# START OF EXTRACT PROVIDED
# Foam Filled Tires, DIY?



## snow game

I recently came across a way to foam fill your own tires. Does any one have more info on this, where it can be purchased and how well it works if you do it yourself? I recently got a quote for 270.00 per tire for my skid steer from a local shop to fill my tires, they say it gives a good ride and will actually make the tire wear less (not as quickly) because there is less heat build up.
Will I get double the life? 
If its cheaper to do it my self I don't mind purchasing a pump, I have plenty of machines to use it it on, just don't want to make a bad investment.


----------



## DaySpring Services

I'm not sure if it's true or not bad I have heard that your wheels are junk if you ever need new tire.


----------



## NICHOLS LANDSCA

First I have not filled tires myself. Second where are you getting your info? Ride better? Have you ridden in a skid with filled tires? Obviously not, the only way I'd fill my tires is if I was only ON road. You will get longer life but it isn't because of heat it's because there isn't as much flex/roll in the tire scuffing off rubber. You can reuse the rim the tire and foam has to be cut off.
# END OF EXTRACT PROVIDED
- **EXERCISE TASK A**:
In the listing below, from the line containing "yellow pentagon: moved" through the end of the listing, switch "black circle" to "gray circle" and give only those lines, leaving out the pictures.
# START OF EXERCISE MATERIAL
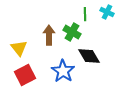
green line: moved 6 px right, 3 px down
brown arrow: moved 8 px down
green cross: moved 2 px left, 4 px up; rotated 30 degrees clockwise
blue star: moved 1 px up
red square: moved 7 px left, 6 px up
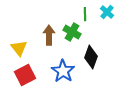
cyan cross: rotated 16 degrees clockwise
black diamond: moved 2 px right, 1 px down; rotated 50 degrees clockwise
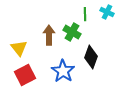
cyan cross: rotated 16 degrees counterclockwise
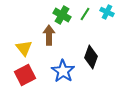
green line: rotated 32 degrees clockwise
green cross: moved 10 px left, 17 px up
yellow triangle: moved 5 px right
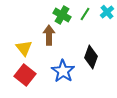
cyan cross: rotated 24 degrees clockwise
red square: rotated 25 degrees counterclockwise
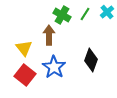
black diamond: moved 3 px down
blue star: moved 9 px left, 4 px up
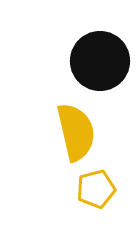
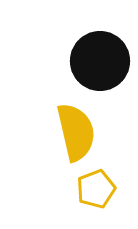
yellow pentagon: rotated 6 degrees counterclockwise
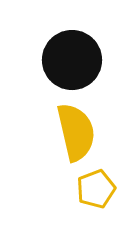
black circle: moved 28 px left, 1 px up
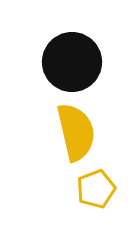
black circle: moved 2 px down
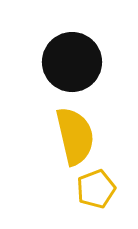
yellow semicircle: moved 1 px left, 4 px down
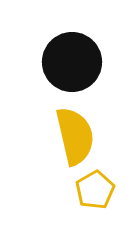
yellow pentagon: moved 1 px left, 1 px down; rotated 9 degrees counterclockwise
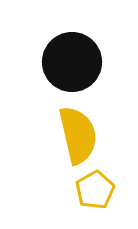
yellow semicircle: moved 3 px right, 1 px up
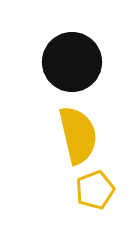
yellow pentagon: rotated 9 degrees clockwise
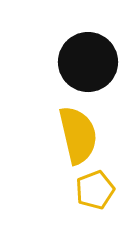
black circle: moved 16 px right
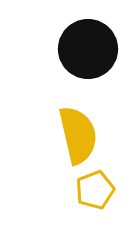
black circle: moved 13 px up
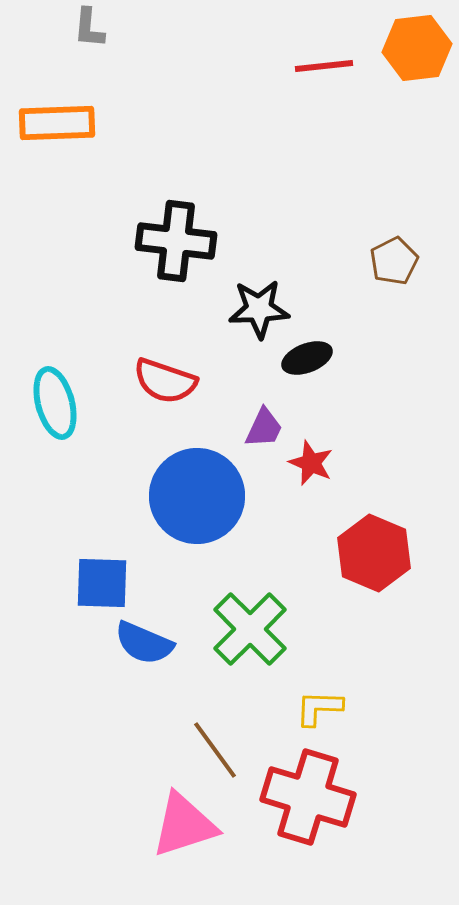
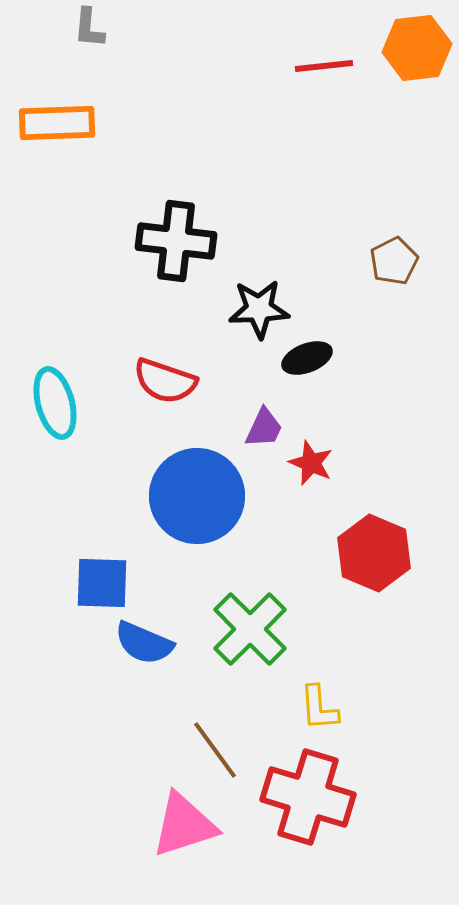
yellow L-shape: rotated 96 degrees counterclockwise
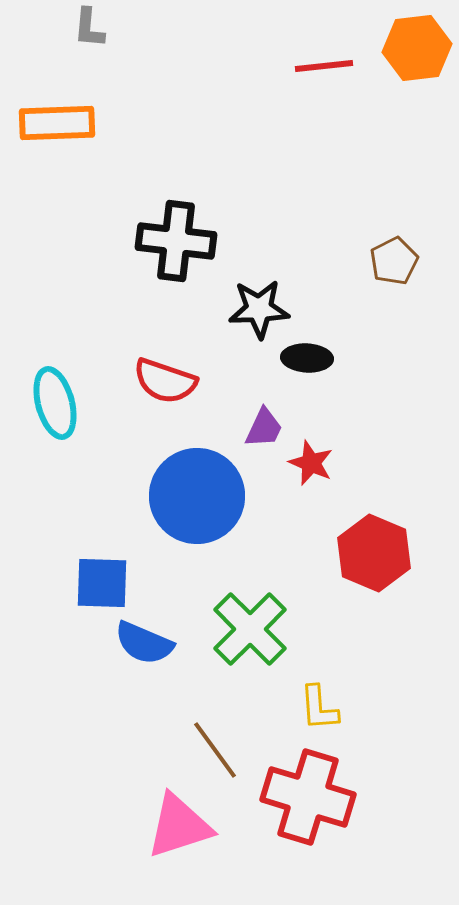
black ellipse: rotated 24 degrees clockwise
pink triangle: moved 5 px left, 1 px down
# END OF EXERCISE MATERIAL
- **EXERCISE TASK B**:
Summarize the forum thread on foam-filled tires in two sentences.

- **WORKED SOLUTION A**:
yellow pentagon: moved 1 px left, 1 px down; rotated 9 degrees counterclockwise
yellow semicircle: moved 3 px right, 1 px up
yellow pentagon: rotated 9 degrees clockwise
gray circle: moved 16 px right
gray circle: moved 13 px up
yellow L-shape: rotated 96 degrees counterclockwise
black ellipse: rotated 24 degrees clockwise
pink triangle: moved 5 px left, 1 px down

- **WORKED SOLUTION B**:
A skid steer owner asks about foam filling tires at home, noting a local shop's quote of $270 per tire and the shop's claim that filling gives a good ride and less wear through less heat buildup. One reply has heard the wheels are junk if a new tire is ever needed, while another questions the ride claim, says filled tires last longer because less flex scuffs off rubber, and notes the tire and foam must be cut off to reuse the rim.